The assertion mentioned: “Complete weekly attendance of all age teams at Church buildings of England rose final 12 months to 685,000 from 654,000 in 2022, a rise of 4.7 per cent. The variety of kids attending weekly elevated from 87,000 in 2022 to 92,000 (a rise of 5.7 p.c).
“The complete Statistics for Mission report is because of be printed within the autumn as common, however these preliminary figures, launched for the primary time, are supposed to offer the large image.”
The typical weekly attendance for all ages at C of 11,000 E church buildings consists of Sunday attendance in addition to folks attending mid-week companies akin to Holy Communion and kids's occasions akin to Messy Church.
The assertion admits that “total attendance remains to be beneath 2019 ranges, the final 12 months earlier than the Covid-19 lockdown”, however claims that “evaluation suggests that private attendance is approaching the pre-pandemic development”.
The cruel actuality is that the C of E has misplaced 160,000 guests in a median week together with Sundays since 2019 when 845,000 folks attended its church buildings. Since 2003, common weekly attendance for all ages has dropped from 1,126,000. Going again additional in time, the image is even worse – in 1984, about 40 p.c of the inhabitants attended.
With England's inhabitants now round 67 million, 685,000 worshipers in 2023 implies that barely 1 p.c of individuals residing within the nation are turning to C of E church buildings.
The C of E is an establishment with big benefits over different Christian denominations and spiritual teams within the UK. It’s a legally established Church of England with 26 of its bishops entitled to sit down within the Home of Lords. Its church commissioners handle an endowment fund price £10.1 billion. It has 16,000 buildings throughout England and 4,630 colleges instructing about 1 million kids.
The Archbishop of Canterbury, Justin Welby, commented on the year-on-year improve because the pandemic within the preliminary attendance figures for 2023: “That is very welcome information and I hope it should encourage church buildings throughout the nation.”
“I’m particularly completely happy to listen to that extra kids are coming to the church and I’m grateful to all who’re concerned on this ministry,” he added.
However once more, the cruel actuality is that the variety of younger folks attending C of E church buildings in a median week has greater than halved since 2003. At the moment, 218,000 beneath 16s attended C of E church buildings in a median week. with 92,000 in 2023. In 2019, 120,000 kids attended C of E church buildings on common per week.

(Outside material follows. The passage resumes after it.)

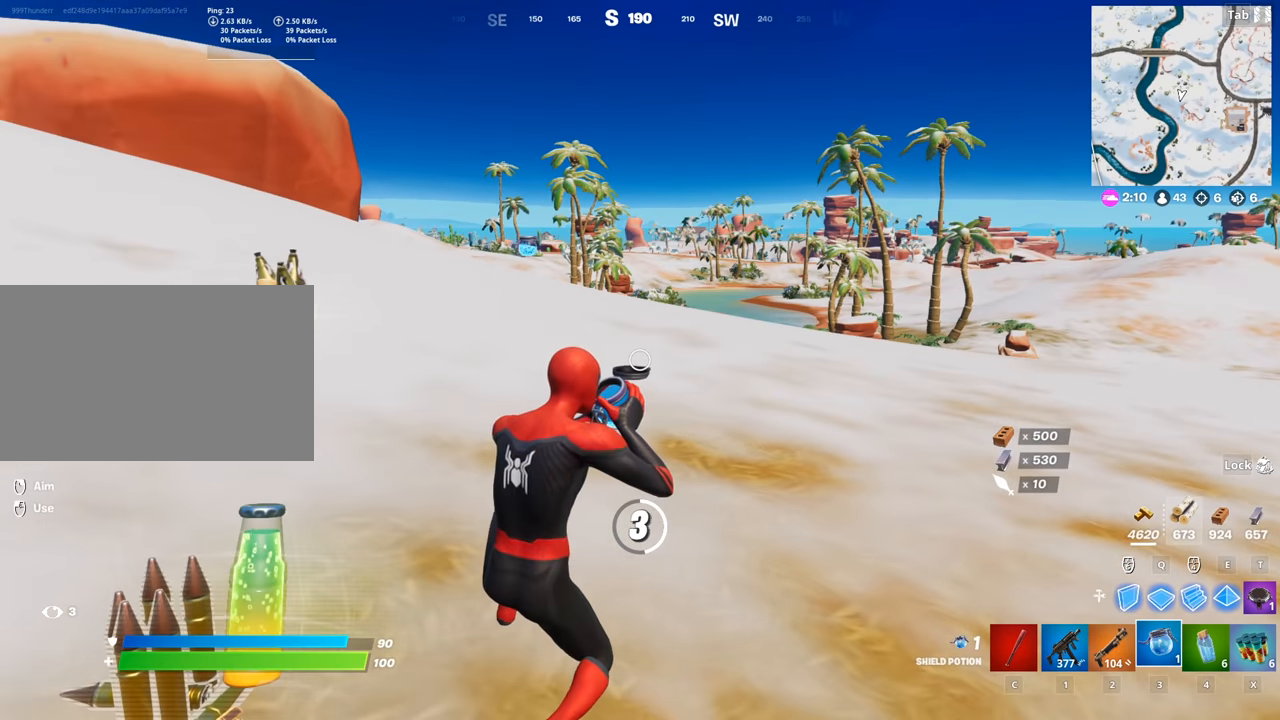
{"keys": [], "mouse": [], "mouse_move": "still", "events": []}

The Archbishop of York, Stephen Cottrell, additionally commented on the 2023 figures: “That is excellent information. For the primary time in a very long time, we skilled noticeable progress.
“In fact, we don’t but know if this progress is a development, however I take it as an excellent encouragement that we’re specializing in reaching extra folks with the excellent news of Jesus, establishing new Christian communities wherever they’re, revitalizing our parishes, and making an attempt to turn out to be a youthful and extra various church to make everybody really feel welcome is beginning to make a distinction.”

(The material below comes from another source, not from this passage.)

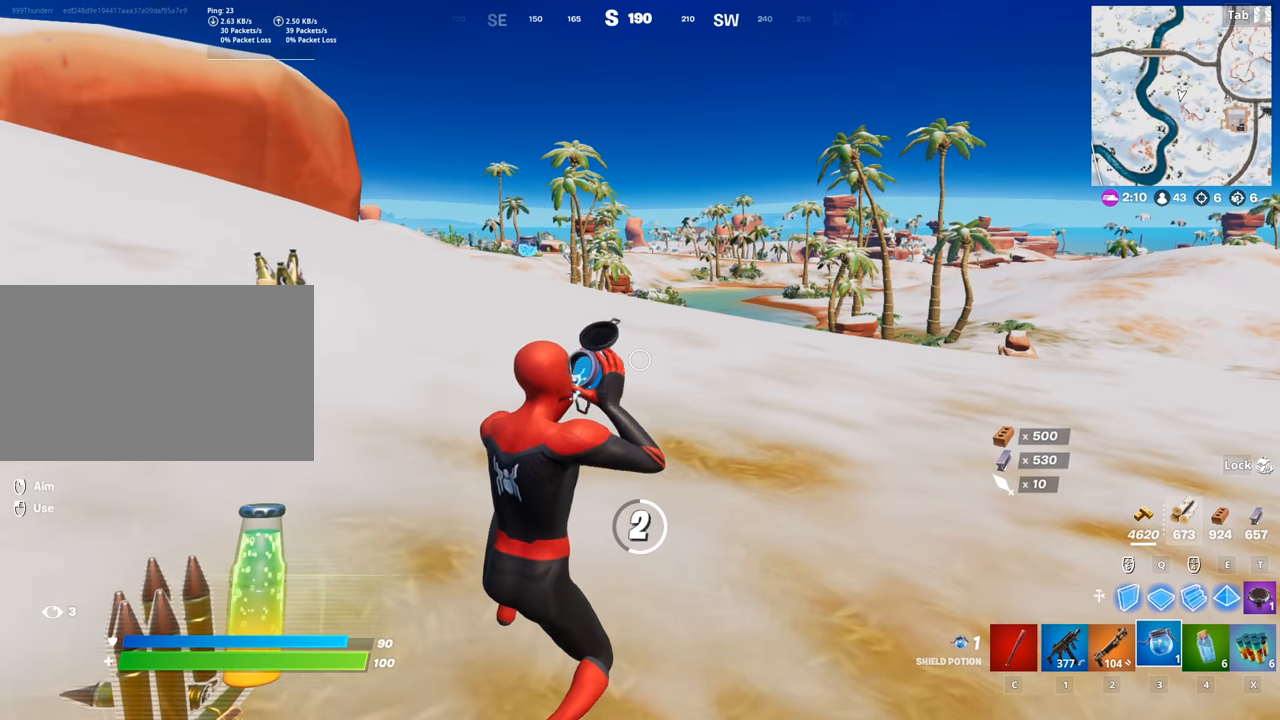
{"keys": [], "mouse": [], "mouse_move": "still", "events": []}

Even perhaps sadder than the numbers themselves is the try by prime C of E officers to spin the narrative of the denomination's collapse as justification for the archbishops' progress technique. Did they significantly assume that journalists wouldn’t discover 160,000 disappearing believers since 2019 and 441,000 since 2003?
The C of E now faces the uphill process of vindicating its 26 bishops within the second chamber of the British legislature. Labor introduced in 2022 that its election platform would come with a dedication to reform the Home of Lords.
The bishops within the Lords could have proved reliably left-leaning, particularly after they opposed the Tory authorities's plan to ferry unlawful migrants to Rwanda, however that doesn’t imply they may escape slaughter within the doubtless occasion that Labor wins the 2024 normal election.
If the Labor authorities's reform of the Home of Lords included allocating a number of the seats within the second chamber to representatives of spiritual teams, with these seats allotted based on the variety of energetic members, the C of E might lose out to the Muslim Council of Nice Britain, the Roman Catholic Church in the UK and the Pentecostal motion Elim.
No quantity of Episcopalian spin can disguise the outstanding progress of Islam within the UK. A statistical query for the Church Home press workplace in Westminster in 2050 that may make the information would absolutely be: what number of former C of E buildings have been transformed into mosques within the final 25 years?
Julian Mann is a former Church of England vicar, now an evangelical journalist primarily based in Lancashire.